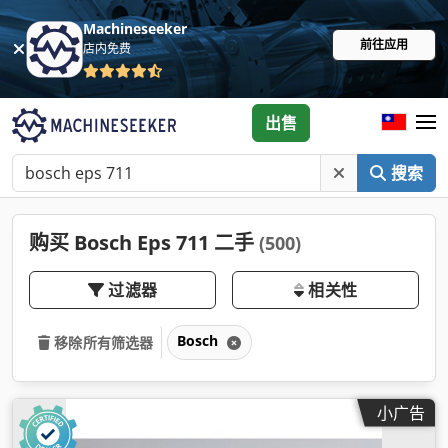
Machineseeker
前往应用
店内免费
出售
搜索
购买 Bosch Eps 711 二手
(500)
过滤器
相关性
Bosch
移除所有筛选器
小广告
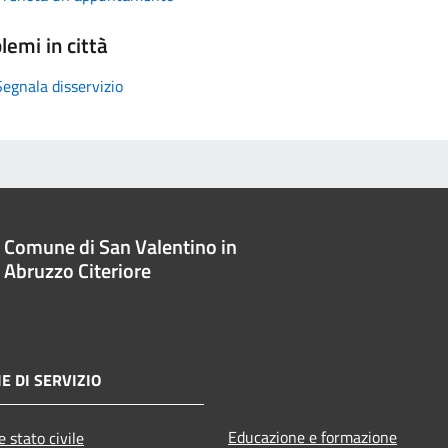
lemi in città
Segnala disservizio
Comune di San Valentino in
Abruzzo Citeriore
E DI SERVIZIO
Educazione e formazione
 stato civile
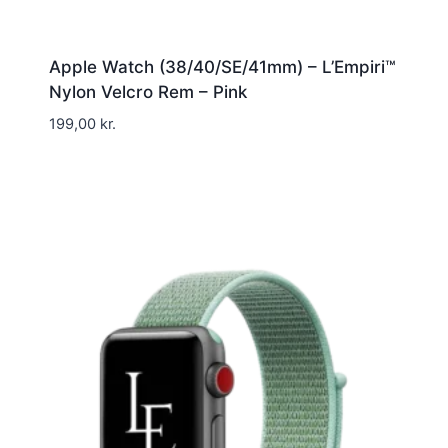
Apple Watch (38/40/SE/41mm) – L’Empiri™
Nylon Velcro Rem – Pink
199,00
kr.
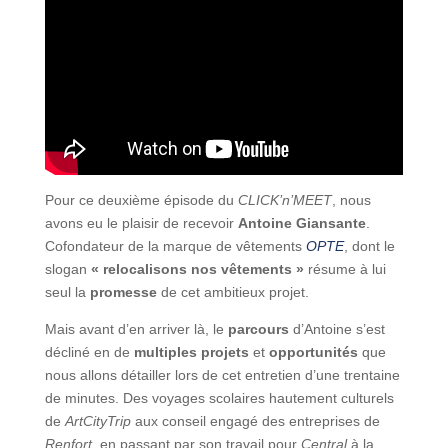
Pour ce deuxième épisode du
CLICK’n’MEET
, nous
avons eu le plaisir de recevoir
Antoine Giansante
.
Cofondateur de la marque de vêtements
OPTE
, dont le
slogan
« relocalisons nos vêtements »
résume à lui
seul la
promesse
de cet ambitieux projet.
Mais avant d’en arriver là, le
parcours
d’Antoine s’est
décliné en de
multiples projets
et
opportunités
que
nous allons détailler lors de cet entretien d’une trentaine
de minutes. Des voyages scolaires hautement culturels
de
ArtCityTrip
aux conseil engagé des entreprises de
Renfort
, en passant par son travail pour
Central
à la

Work instruction
Lay out the text read from every item above as a numbered list with one line per entry. Omit blank lines and the picture markers.

Solution below
1. Machineseeker
2. 前往应用
3. 店内免费
4. 出售
5. 搜索
6. 购买 Bosch Eps 711 二手
7. (500)
8. 过滤器
9. 相关性
10. Bosch
11. 移除所有筛选器
12. 小广告
13. lemi in città
14. Segnala disservizio
15. Comune di San Valentino in
16. Abruzzo Citeriore
17. E DI SERVIZIO
18. Educazione e formazione
19.  stato civile
20. Apple Watch (38/40/SE/41mm) – L’Empiri™
21. Nylon Velcro Rem – Pink
22. 199,00
23. kr.
24. Pour ce deuxième épisode du
25. CLICK’n’MEET
26. , nous
27. avons eu le plaisir de recevoir
28. Antoine Giansante
29. .
30. Cofondateur de la marque de vêtements
31. OPTE
32. , dont le
33. slogan
34. « relocalisons nos vêtements »
35. résume à lui
36. seul la
37. promesse
38. de cet ambitieux projet.
39. Mais avant d’en arriver là, le
40. parcours
41. d’Antoine s’est
42. décliné en de
43. multiples projets
44. et
45. opportunités
46. que
47. nous allons détailler lors de cet entretien d’une trentaine
48. de minutes. Des voyages scolaires hautement culturels
49. de
50. ArtCityTrip
51. aux conseil engagé des entreprises de
52. Renfort
53. , en passant par son travail pour
54. Central
55. à la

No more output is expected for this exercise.